**Task details:**
Please render the lines from the one containing "right elbow: (266, 81, 29)" through the last line, both included, as a Markdown table with the columns Row and Entry, leaving out any blank lines.

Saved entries
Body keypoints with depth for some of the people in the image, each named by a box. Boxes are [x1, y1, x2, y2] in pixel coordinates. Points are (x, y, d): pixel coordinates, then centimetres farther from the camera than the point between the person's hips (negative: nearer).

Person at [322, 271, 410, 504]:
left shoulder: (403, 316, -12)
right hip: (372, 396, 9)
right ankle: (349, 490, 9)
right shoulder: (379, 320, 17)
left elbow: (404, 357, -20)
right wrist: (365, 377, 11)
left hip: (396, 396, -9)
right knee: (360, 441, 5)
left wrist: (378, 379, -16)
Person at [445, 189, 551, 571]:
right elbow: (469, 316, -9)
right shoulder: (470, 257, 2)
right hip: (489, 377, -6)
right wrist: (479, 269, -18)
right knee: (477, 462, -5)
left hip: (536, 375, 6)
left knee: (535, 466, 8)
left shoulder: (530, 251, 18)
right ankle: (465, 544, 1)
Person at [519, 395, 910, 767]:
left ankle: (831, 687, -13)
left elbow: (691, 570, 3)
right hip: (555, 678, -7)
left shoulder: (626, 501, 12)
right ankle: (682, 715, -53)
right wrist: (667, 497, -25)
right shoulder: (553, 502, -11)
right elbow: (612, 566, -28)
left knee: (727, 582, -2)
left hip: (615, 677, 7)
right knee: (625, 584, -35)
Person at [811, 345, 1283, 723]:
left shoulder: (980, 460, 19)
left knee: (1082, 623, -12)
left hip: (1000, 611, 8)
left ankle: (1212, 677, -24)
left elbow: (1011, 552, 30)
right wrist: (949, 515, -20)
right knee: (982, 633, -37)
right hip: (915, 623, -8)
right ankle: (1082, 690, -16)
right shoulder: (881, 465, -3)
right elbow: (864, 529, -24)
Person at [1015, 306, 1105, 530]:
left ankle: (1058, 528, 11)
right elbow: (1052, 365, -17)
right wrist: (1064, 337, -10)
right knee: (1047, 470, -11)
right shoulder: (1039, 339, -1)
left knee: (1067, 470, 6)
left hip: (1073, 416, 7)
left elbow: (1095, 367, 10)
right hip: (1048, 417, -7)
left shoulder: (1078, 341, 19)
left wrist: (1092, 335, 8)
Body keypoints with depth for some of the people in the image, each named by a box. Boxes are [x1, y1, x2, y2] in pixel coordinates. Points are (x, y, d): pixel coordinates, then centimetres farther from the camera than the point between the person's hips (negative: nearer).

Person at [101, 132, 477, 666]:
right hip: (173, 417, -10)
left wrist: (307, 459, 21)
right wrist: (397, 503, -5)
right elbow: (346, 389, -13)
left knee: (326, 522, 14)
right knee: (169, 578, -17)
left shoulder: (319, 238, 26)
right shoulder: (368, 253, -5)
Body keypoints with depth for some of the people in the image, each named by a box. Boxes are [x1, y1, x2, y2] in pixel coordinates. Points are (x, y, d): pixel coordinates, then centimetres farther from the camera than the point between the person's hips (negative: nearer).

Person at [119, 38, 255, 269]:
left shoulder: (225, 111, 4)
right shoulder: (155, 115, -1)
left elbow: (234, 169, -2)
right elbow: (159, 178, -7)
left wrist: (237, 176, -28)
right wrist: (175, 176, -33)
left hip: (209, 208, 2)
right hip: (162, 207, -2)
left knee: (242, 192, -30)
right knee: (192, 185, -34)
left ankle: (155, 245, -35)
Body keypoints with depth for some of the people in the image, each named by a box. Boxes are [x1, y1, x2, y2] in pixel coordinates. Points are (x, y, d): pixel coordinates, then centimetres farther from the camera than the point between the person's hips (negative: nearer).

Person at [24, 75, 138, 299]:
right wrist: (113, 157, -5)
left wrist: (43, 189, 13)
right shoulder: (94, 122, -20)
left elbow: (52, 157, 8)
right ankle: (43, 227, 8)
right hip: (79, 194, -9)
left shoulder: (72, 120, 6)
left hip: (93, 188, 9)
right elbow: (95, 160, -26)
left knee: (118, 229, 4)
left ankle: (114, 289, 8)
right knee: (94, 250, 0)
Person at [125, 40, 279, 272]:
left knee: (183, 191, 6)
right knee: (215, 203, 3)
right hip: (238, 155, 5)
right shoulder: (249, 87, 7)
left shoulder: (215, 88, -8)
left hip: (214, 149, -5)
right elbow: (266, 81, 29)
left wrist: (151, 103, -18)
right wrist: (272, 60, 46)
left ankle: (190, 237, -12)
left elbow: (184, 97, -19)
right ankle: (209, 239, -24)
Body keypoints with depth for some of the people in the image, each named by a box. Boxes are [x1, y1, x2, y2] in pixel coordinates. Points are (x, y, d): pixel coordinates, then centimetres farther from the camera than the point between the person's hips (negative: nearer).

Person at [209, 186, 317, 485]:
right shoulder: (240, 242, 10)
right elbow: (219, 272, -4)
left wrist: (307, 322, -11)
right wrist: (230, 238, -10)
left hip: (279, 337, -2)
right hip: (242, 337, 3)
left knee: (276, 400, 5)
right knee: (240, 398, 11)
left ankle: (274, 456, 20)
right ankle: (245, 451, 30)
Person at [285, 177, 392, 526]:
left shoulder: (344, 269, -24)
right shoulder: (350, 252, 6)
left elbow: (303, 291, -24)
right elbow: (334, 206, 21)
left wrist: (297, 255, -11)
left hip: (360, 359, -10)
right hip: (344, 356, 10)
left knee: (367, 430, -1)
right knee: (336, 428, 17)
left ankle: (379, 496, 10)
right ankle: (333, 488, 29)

**Answer for the task:**
| Row | Entry |
|---|---|
| 1 | right elbow: (266, 81, 29) |
| 2 | left wrist: (151, 103, -18) |
| 3 | right wrist: (272, 60, 46) |
| 4 | left ankle: (190, 237, -12) |
| 5 | left elbow: (184, 97, -19) |
| 6 | right ankle: (209, 239, -24) |
| 7 | Body keypoints with depth for some of the people in the image, each named by a box. Boxes are [x1, y1, x2, y2] in pixel coordinates. Points are (x, y, d): pixel coordinates, then centimetres farther from the camera than the point between the person's hips (negative: nearer). |
| 8 | Person at [209, 186, 317, 485]: |
| 9 | right shoulder: (240, 242, 10) |
| 10 | right elbow: (219, 272, -4) |
| 11 | left wrist: (307, 322, -11) |
| 12 | right wrist: (230, 238, -10) |
| 13 | left hip: (279, 337, -2) |
| 14 | right hip: (242, 337, 3) |
| 15 | left knee: (276, 400, 5) |
| 16 | right knee: (240, 398, 11) |
| 17 | left ankle: (274, 456, 20) |
| 18 | right ankle: (245, 451, 30) |
| 19 | Person at [285, 177, 392, 526]: |
| 20 | left shoulder: (344, 269, -24) |
| 21 | right shoulder: (350, 252, 6) |
| 22 | left elbow: (303, 291, -24) |
| 23 | right elbow: (334, 206, 21) |
| 24 | left wrist: (297, 255, -11) |
| 25 | left hip: (360, 359, -10) |
| 26 | right hip: (344, 356, 10) |
| 27 | left knee: (367, 430, -1) |
| 28 | right knee: (336, 428, 17) |
| 29 | left ankle: (379, 496, 10) |
| 30 | right ankle: (333, 488, 29) |